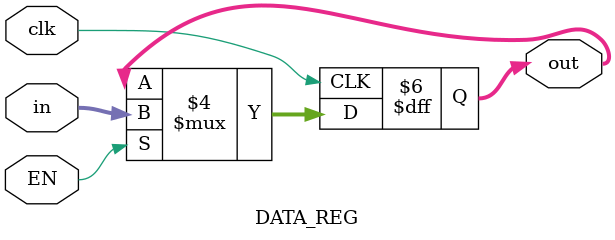
<source format=v>
module DATA_REG (clk,in, out, EN);
	input [7:0] in;
	input clk, EN;
	output reg [7:0] out;

	initial begin
		out = 8'bx;
	end


	always @(posedge clk) 
		begin
			if (EN == 1) 
				begin
						out <= in;
				end
		end 
	  
endmodule
</source>
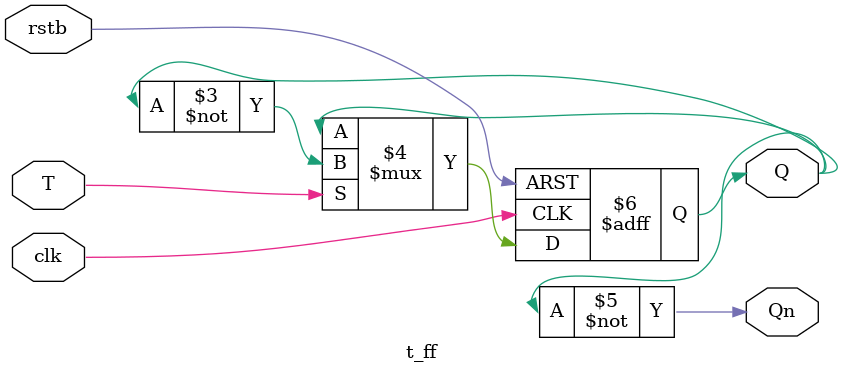
<source format=v>
module q_6_24_str (
    input rstb, clk,
    output [2:0] count
);
    wire [2:0] T_in;
    wire [2:0] countb;

    //assign T_in[0] = (countb[2] & countb[0]) | (count[2] & count[0]);
    assign T_in[0] = (countb[2] & & countb[1] & countb[0]) | (count[2] & count[1] & count[0]);
    assign T_in[1] = count[1] ^ count[0];
    assign T_in[2] = count[2] ^ count[1];

    t_ff #(.RESET_VALUE(1'b0)) tff_0 (
        .rstb (rstb),
        .clk (clk),
        .T (T_in[0]),
        .Q (count[0]),
        .Qn (countb[0])
    );

    t_ff #(.RESET_VALUE(1'b1)) tff_1 (
        .rstb (rstb),
        .clk (clk),
        .T (T_in[1]),
        .Q (count[1]),
        .Qn (countb[1])
    );

    t_ff #(.RESET_VALUE(1'b0)) tff_2 (
        .rstb (rstb),
        .clk (clk),
        .T (T_in[2]),
        .Q (count[2]),
        .Qn (countb[2])
    );
endmodule

module t_ff
#(
    parameter RESET_VALUE = 1'b0
)
(
    input rstb, clk, T,
    output reg Q,
    output Qn
);
    always @ (posedge clk, negedge rstb)
    begin
        if (!rstb)
        begin
            Q <= RESET_VALUE;
        end
        else
        begin
            Q <= T ? ~Q : Q;
        end
    end

    assign Qn = ~Q;
endmodule

</source>
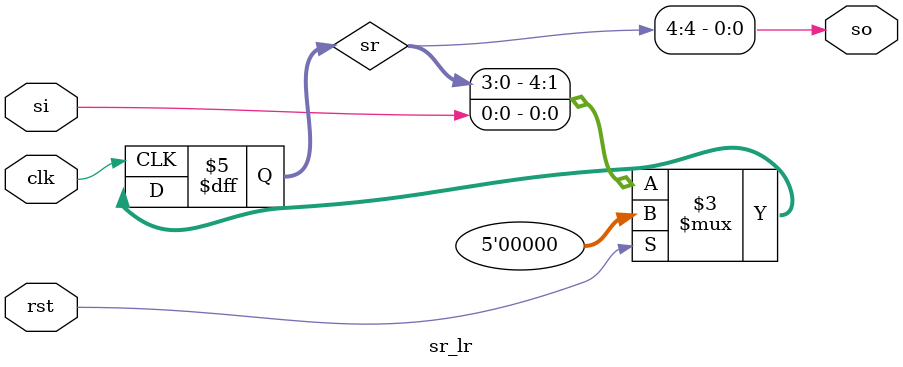
<source format=v>
/***********************************************************
File Name:	sr_lr.v
Author: 	Kevan Thompson
Date:		March 24, 2024
Description: A 4 bit left to right shift register

***********************************************************/
module sr_lr(
    input clk,
    input rst,
    input si,   //Serial In
    output so   //Serial Out
);

reg [4:0] sr;    //shift register

always@(posedge clk) 
    if(rst) begin 
        sr <= 4'd0;
    end
    else begin
        sr <= {sr[3:0],si};
    end
    
assign so = sr[4];
    
endmodule
</source>
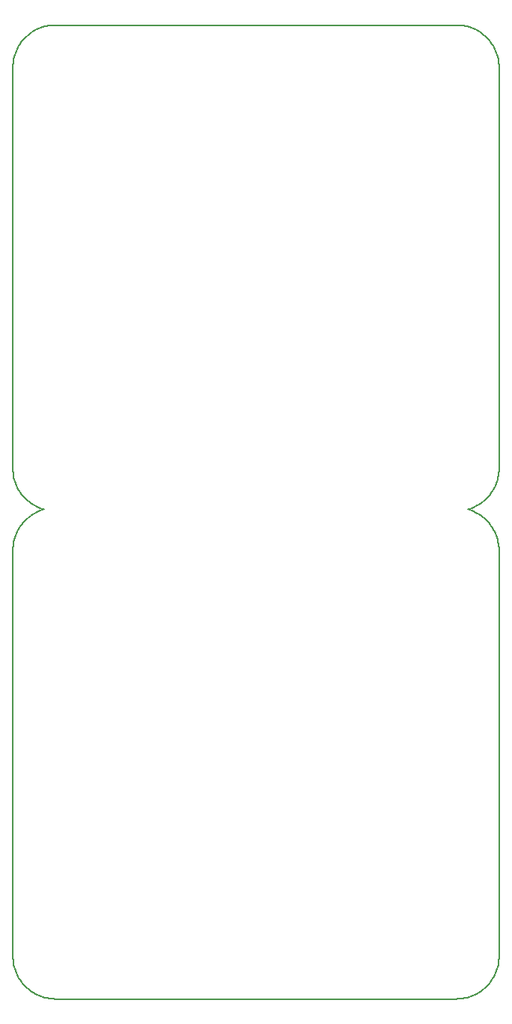
<source format=gm1>
G04 #@! TF.FileFunction,Profile,NP*
%FSLAX45Y45*%
G04 Gerber Fmt 4.5, Leading zero omitted, Abs format (unit mm)*
G04 Created by KiCad (PCBNEW 4.0.6-e0-6349~53~ubuntu16.04.1) date Tue Apr 25 11:52:05 2017*
%MOMM*%
%LPD*%
G01*
G04 APERTURE LIST*
%ADD10C,0.020000*%
%ADD11C,0.155643*%
G04 APERTURE END LIST*
D10*
D11*
X10229479Y-3493136D02*
X10204755Y-3493756D01*
X10204755Y-3493756D02*
X10180365Y-3495596D01*
X10180365Y-3495596D02*
X10156337Y-3498627D01*
X10156337Y-3498627D02*
X10132701Y-3502819D01*
X10132701Y-3502819D02*
X10109487Y-3508142D01*
X10109487Y-3508142D02*
X10086724Y-3514567D01*
X10086724Y-3514567D02*
X10064443Y-3522064D01*
X10064443Y-3522064D02*
X10042673Y-3530604D01*
X10042673Y-3530604D02*
X10021443Y-3540156D01*
X10021443Y-3540156D02*
X10000783Y-3550692D01*
X10000783Y-3550692D02*
X9980722Y-3562182D01*
X9980722Y-3562182D02*
X9961291Y-3574596D01*
X9961291Y-3574596D02*
X9942519Y-3587904D01*
X9942519Y-3587904D02*
X9924436Y-3602078D01*
X9924436Y-3602078D02*
X9907071Y-3617087D01*
X9907071Y-3617087D02*
X9890453Y-3632901D01*
X9890453Y-3632901D02*
X9874614Y-3649492D01*
X9874614Y-3649492D02*
X9859581Y-3666829D01*
X9859581Y-3666829D02*
X9845385Y-3684883D01*
X9845385Y-3684883D02*
X9832056Y-3703624D01*
X9832056Y-3703624D02*
X9819622Y-3723023D01*
X9819622Y-3723023D02*
X9808114Y-3743050D01*
X9808114Y-3743050D02*
X9797562Y-3763676D01*
X9797562Y-3763676D02*
X9787994Y-3784870D01*
X9787994Y-3784870D02*
X9779442Y-3806604D01*
X9779442Y-3806604D02*
X9771933Y-3828847D01*
X9771933Y-3828847D02*
X9765498Y-3851571D01*
X9765498Y-3851571D02*
X9760167Y-3874745D01*
X9760167Y-3874745D02*
X9755969Y-3898340D01*
X9755969Y-3898340D02*
X9752933Y-3922326D01*
X9752933Y-3922326D02*
X9751091Y-3946674D01*
X9751091Y-3946674D02*
X9750470Y-3971354D01*
X9750470Y-3971354D02*
X9750470Y-8508201D01*
X9750470Y-8508201D02*
X9751130Y-8533622D01*
X9751130Y-8533622D02*
X9753088Y-8558685D01*
X9753088Y-8558685D02*
X9756312Y-8583357D01*
X9756312Y-8583357D02*
X9760770Y-8607607D01*
X9760770Y-8607607D02*
X9766428Y-8631403D01*
X9766428Y-8631403D02*
X9773254Y-8654713D01*
X9773254Y-8654713D02*
X9781215Y-8677504D01*
X9781215Y-8677504D02*
X9790280Y-8699745D01*
X9790280Y-8699745D02*
X9800414Y-8721404D01*
X9800414Y-8721404D02*
X9811587Y-8742449D01*
X9811587Y-8742449D02*
X9823764Y-8762848D01*
X9823764Y-8762848D02*
X9836915Y-8782569D01*
X9836915Y-8782569D02*
X9851005Y-8801579D01*
X9851005Y-8801579D02*
X9866002Y-8819848D01*
X9866002Y-8819848D02*
X9881875Y-8837342D01*
X9881875Y-8837342D02*
X9898589Y-8854031D01*
X9898589Y-8854031D02*
X9916114Y-8869881D01*
X9916114Y-8869881D02*
X9934415Y-8884861D01*
X9934415Y-8884861D02*
X9953461Y-8898940D01*
X9953461Y-8898940D02*
X9973219Y-8912084D01*
X9973219Y-8912084D02*
X9993656Y-8924263D01*
X9993656Y-8924263D02*
X10014740Y-8935444D01*
X10014740Y-8935444D02*
X10036438Y-8945594D01*
X10036438Y-8945594D02*
X10058718Y-8954683D01*
X10058718Y-8954683D02*
X10081546Y-8962678D01*
X10081546Y-8962678D02*
X10104892Y-8969548D01*
X10104892Y-8969548D02*
X10081522Y-8976642D01*
X10081522Y-8976642D02*
X10058673Y-8984854D01*
X10058673Y-8984854D02*
X10036377Y-8994155D01*
X10036377Y-8994155D02*
X10014667Y-9004510D01*
X10014667Y-9004510D02*
X9993574Y-9015890D01*
X9993574Y-9015890D02*
X9973131Y-9028261D01*
X9973131Y-9028261D02*
X9953371Y-9041593D01*
X9953371Y-9041593D02*
X9934326Y-9055853D01*
X9934326Y-9055853D02*
X9916027Y-9071010D01*
X9916027Y-9071010D02*
X9898508Y-9087032D01*
X9898508Y-9087032D02*
X9881800Y-9103887D01*
X9881800Y-9103887D02*
X9865936Y-9121543D01*
X9865936Y-9121543D02*
X9850948Y-9139969D01*
X9850948Y-9139969D02*
X9836869Y-9159133D01*
X9836869Y-9159133D02*
X9823730Y-9179003D01*
X9823730Y-9179003D02*
X9811564Y-9199548D01*
X9811564Y-9199548D02*
X9800404Y-9220735D01*
X9800404Y-9220735D02*
X9790282Y-9242533D01*
X9790282Y-9242533D02*
X9781229Y-9264910D01*
X9781229Y-9264910D02*
X9773278Y-9287835D01*
X9773278Y-9287835D02*
X9766462Y-9311275D01*
X9766462Y-9311275D02*
X9760813Y-9335199D01*
X9760813Y-9335199D02*
X9756363Y-9359575D01*
X9756363Y-9359575D02*
X9753145Y-9384371D01*
X9753145Y-9384371D02*
X9751190Y-9409556D01*
X9751190Y-9409556D02*
X9750531Y-9435097D01*
X9750531Y-9435097D02*
X9750531Y-14023287D01*
X9750531Y-14023287D02*
X9751159Y-14048245D01*
X9751159Y-14048245D02*
X9753024Y-14072868D01*
X9753024Y-14072868D02*
X9756094Y-14097125D01*
X9756094Y-14097125D02*
X9760341Y-14120986D01*
X9760341Y-14120986D02*
X9765735Y-14144421D01*
X9765735Y-14144421D02*
X9772244Y-14167400D01*
X9772244Y-14167400D02*
X9779840Y-14189893D01*
X9779840Y-14189893D02*
X9788492Y-14211871D01*
X9788492Y-14211871D02*
X9798170Y-14233304D01*
X9798170Y-14233304D02*
X9808845Y-14254161D01*
X9808845Y-14254161D02*
X9820486Y-14274412D01*
X9820486Y-14274412D02*
X9833063Y-14294029D01*
X9833063Y-14294029D02*
X9846546Y-14312980D01*
X9846546Y-14312980D02*
X9860906Y-14331236D01*
X9860906Y-14331236D02*
X9876112Y-14348767D01*
X9876112Y-14348767D02*
X9892135Y-14365543D01*
X9892135Y-14365543D02*
X9908943Y-14381534D01*
X9908943Y-14381534D02*
X9926508Y-14396710D01*
X9926508Y-14396710D02*
X9944800Y-14411041D01*
X9944800Y-14411041D02*
X9963787Y-14424498D01*
X9963787Y-14424498D02*
X9983441Y-14437050D01*
X9983441Y-14437050D02*
X10003731Y-14448668D01*
X10003731Y-14448668D02*
X10024628Y-14459321D01*
X10024628Y-14459321D02*
X10046101Y-14468980D01*
X10046101Y-14468980D02*
X10068120Y-14477615D01*
X10068120Y-14477615D02*
X10090656Y-14485195D01*
X10090656Y-14485195D02*
X10113677Y-14491691D01*
X10113677Y-14491691D02*
X10137156Y-14497074D01*
X10137156Y-14497074D02*
X10161060Y-14501312D01*
X10161060Y-14501312D02*
X10185361Y-14504376D01*
X10185361Y-14504376D02*
X10210028Y-14506237D01*
X10210028Y-14506237D02*
X10235032Y-14506864D01*
X10235032Y-14506864D02*
X14764968Y-14506864D01*
X14764968Y-14506864D02*
X14789972Y-14506237D01*
X14789972Y-14506237D02*
X14814638Y-14504376D01*
X14814638Y-14504376D02*
X14838938Y-14501312D01*
X14838938Y-14501312D02*
X14862842Y-14497074D01*
X14862842Y-14497074D02*
X14886318Y-14491691D01*
X14886318Y-14491691D02*
X14909339Y-14485195D01*
X14909339Y-14485195D02*
X14931872Y-14477615D01*
X14931872Y-14477615D02*
X14953890Y-14468980D01*
X14953890Y-14468980D02*
X14975360Y-14459321D01*
X14975360Y-14459321D02*
X14996254Y-14448668D01*
X14996254Y-14448668D02*
X15016542Y-14437050D01*
X15016542Y-14437050D02*
X15036194Y-14424498D01*
X15036194Y-14424498D02*
X15055178Y-14411041D01*
X15055178Y-14411041D02*
X15073467Y-14396710D01*
X15073467Y-14396710D02*
X15091029Y-14381534D01*
X15091029Y-14381534D02*
X15107835Y-14365543D01*
X15107835Y-14365543D02*
X15123855Y-14348767D01*
X15123855Y-14348767D02*
X15139058Y-14331236D01*
X15139058Y-14331236D02*
X15153415Y-14312980D01*
X15153415Y-14312980D02*
X15166896Y-14294029D01*
X15166896Y-14294029D02*
X15179470Y-14274412D01*
X15179470Y-14274412D02*
X15191109Y-14254161D01*
X15191109Y-14254161D02*
X15201781Y-14233304D01*
X15201781Y-14233304D02*
X15211457Y-14211871D01*
X15211457Y-14211871D02*
X15220107Y-14189893D01*
X15220107Y-14189893D02*
X15227701Y-14167400D01*
X15227701Y-14167400D02*
X15234209Y-14144421D01*
X15234209Y-14144421D02*
X15239601Y-14120986D01*
X15239601Y-14120986D02*
X15243847Y-14097125D01*
X15243847Y-14097125D02*
X15246917Y-14072868D01*
X15246917Y-14072868D02*
X15248780Y-14048245D01*
X15248780Y-14048245D02*
X15249408Y-14023287D01*
X15249408Y-14023287D02*
X15249408Y-9435097D01*
X15249408Y-9435097D02*
X15248750Y-9409557D01*
X15248750Y-9409557D02*
X15246796Y-9384374D01*
X15246796Y-9384374D02*
X15243578Y-9359579D01*
X15243578Y-9359579D02*
X15239129Y-9335204D01*
X15239129Y-9335204D02*
X15233481Y-9311281D01*
X15233481Y-9311281D02*
X15226667Y-9287842D01*
X15226667Y-9287842D02*
X15218718Y-9264919D01*
X15218718Y-9264919D02*
X15209668Y-9242542D01*
X15209668Y-9242542D02*
X15199547Y-9220745D01*
X15199547Y-9220745D02*
X15188390Y-9199558D01*
X15188390Y-9199558D02*
X15176227Y-9179014D01*
X15176227Y-9179014D02*
X15163091Y-9159144D01*
X15163091Y-9159144D02*
X15149014Y-9139979D01*
X15149014Y-9139979D02*
X15134029Y-9121553D01*
X15134029Y-9121553D02*
X15118168Y-9103897D01*
X15118168Y-9103897D02*
X15101463Y-9087041D01*
X15101463Y-9087041D02*
X15083947Y-9071019D01*
X15083947Y-9071019D02*
X15065652Y-9055861D01*
X15065652Y-9055861D02*
X15046609Y-9041601D01*
X15046609Y-9041601D02*
X15026852Y-9028268D01*
X15026852Y-9028268D02*
X15006412Y-9015896D01*
X15006412Y-9015896D02*
X14985323Y-9004515D01*
X14985323Y-9004515D02*
X14963615Y-8994159D01*
X14963615Y-8994159D02*
X14941322Y-8984857D01*
X14941322Y-8984857D02*
X14918476Y-8976643D01*
X14918476Y-8976643D02*
X14895108Y-8969548D01*
X14895108Y-8969548D02*
X14918452Y-8962678D01*
X14918452Y-8962678D02*
X14941280Y-8954682D01*
X14941280Y-8954682D02*
X14963559Y-8945592D01*
X14963559Y-8945592D02*
X14985256Y-8935441D01*
X14985256Y-8935441D02*
X15006340Y-8924259D01*
X15006340Y-8924259D02*
X15026777Y-8912080D01*
X15026777Y-8912080D02*
X15046534Y-8898935D01*
X15046534Y-8898935D02*
X15065580Y-8884856D01*
X15065580Y-8884856D02*
X15083881Y-8869876D01*
X15083881Y-8869876D02*
X15101406Y-8854025D01*
X15101406Y-8854025D02*
X15118120Y-8837336D01*
X15118120Y-8837336D02*
X15133993Y-8819842D01*
X15133993Y-8819842D02*
X15148991Y-8801573D01*
X15148991Y-8801573D02*
X15163081Y-8782563D01*
X15163081Y-8782563D02*
X15176232Y-8762842D01*
X15176232Y-8762842D02*
X15188410Y-8742444D01*
X15188410Y-8742444D02*
X15199583Y-8721399D01*
X15199583Y-8721399D02*
X15209718Y-8699740D01*
X15209718Y-8699740D02*
X15218783Y-8677500D01*
X15218783Y-8677500D02*
X15226745Y-8654709D01*
X15226745Y-8654709D02*
X15233571Y-8631400D01*
X15233571Y-8631400D02*
X15239230Y-8607604D01*
X15239230Y-8607604D02*
X15243687Y-8583355D01*
X15243687Y-8583355D02*
X15246912Y-8558683D01*
X15246912Y-8558683D02*
X15248870Y-8533621D01*
X15248870Y-8533621D02*
X15249530Y-8508201D01*
X15249530Y-8508201D02*
X15249530Y-3971354D01*
X15249530Y-3971354D02*
X15248909Y-3946674D01*
X15248909Y-3946674D02*
X15247066Y-3922326D01*
X15247066Y-3922326D02*
X15244030Y-3898340D01*
X15244030Y-3898340D02*
X15239830Y-3874745D01*
X15239830Y-3874745D02*
X15234498Y-3851571D01*
X15234498Y-3851571D02*
X15228061Y-3828847D01*
X15228061Y-3828847D02*
X15220551Y-3806604D01*
X15220551Y-3806604D02*
X15211996Y-3784870D01*
X15211996Y-3784870D02*
X15202426Y-3763676D01*
X15202426Y-3763676D02*
X15191872Y-3743050D01*
X15191872Y-3743050D02*
X15180361Y-3723023D01*
X15180361Y-3723023D02*
X15167925Y-3703624D01*
X15167925Y-3703624D02*
X15154593Y-3684883D01*
X15154593Y-3684883D02*
X15140394Y-3666829D01*
X15140394Y-3666829D02*
X15125359Y-3649492D01*
X15125359Y-3649492D02*
X15109516Y-3632901D01*
X15109516Y-3632901D02*
X15092896Y-3617087D01*
X15092896Y-3617087D02*
X15075528Y-3602078D01*
X15075528Y-3602078D02*
X15057442Y-3587904D01*
X15057442Y-3587904D02*
X15038667Y-3574596D01*
X15038667Y-3574596D02*
X15019234Y-3562182D01*
X15019234Y-3562182D02*
X14999171Y-3550692D01*
X14999171Y-3550692D02*
X14978508Y-3540156D01*
X14978508Y-3540156D02*
X14957276Y-3530604D01*
X14957276Y-3530604D02*
X14935503Y-3522064D01*
X14935503Y-3522064D02*
X14913220Y-3514567D01*
X14913220Y-3514567D02*
X14890456Y-3508142D01*
X14890456Y-3508142D02*
X14867241Y-3502819D01*
X14867241Y-3502819D02*
X14843604Y-3498627D01*
X14843604Y-3498627D02*
X14819575Y-3495596D01*
X14819575Y-3495596D02*
X14795184Y-3493756D01*
X14795184Y-3493756D02*
X14770460Y-3493136D01*
X14770460Y-3493136D02*
X10229479Y-3493136D01*
M02*

</source>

Work request
Wherever the line holding "X9756363Y-9359575D01*" falls in the entries above, copy exactly from it through the line holding "X9798170Y-14233304D02*", inclusive, and add nothing.

Answer to the problem
X9756363Y-9359575D01*
X9756363Y-9359575D02*
X9753145Y-9384371D01*
X9753145Y-9384371D02*
X9751190Y-9409556D01*
X9751190Y-9409556D02*
X9750531Y-9435097D01*
X9750531Y-9435097D02*
X9750531Y-14023287D01*
X9750531Y-14023287D02*
X9751159Y-14048245D01*
X9751159Y-14048245D02*
X9753024Y-14072868D01*
X9753024Y-14072868D02*
X9756094Y-14097125D01*
X9756094Y-14097125D02*
X9760341Y-14120986D01*
X9760341Y-14120986D02*
X9765735Y-14144421D01*
X9765735Y-14144421D02*
X9772244Y-14167400D01*
X9772244Y-14167400D02*
X9779840Y-14189893D01*
X9779840Y-14189893D02*
X9788492Y-14211871D01*
X9788492Y-14211871D02*
X9798170Y-14233304D01*
X9798170Y-14233304D02*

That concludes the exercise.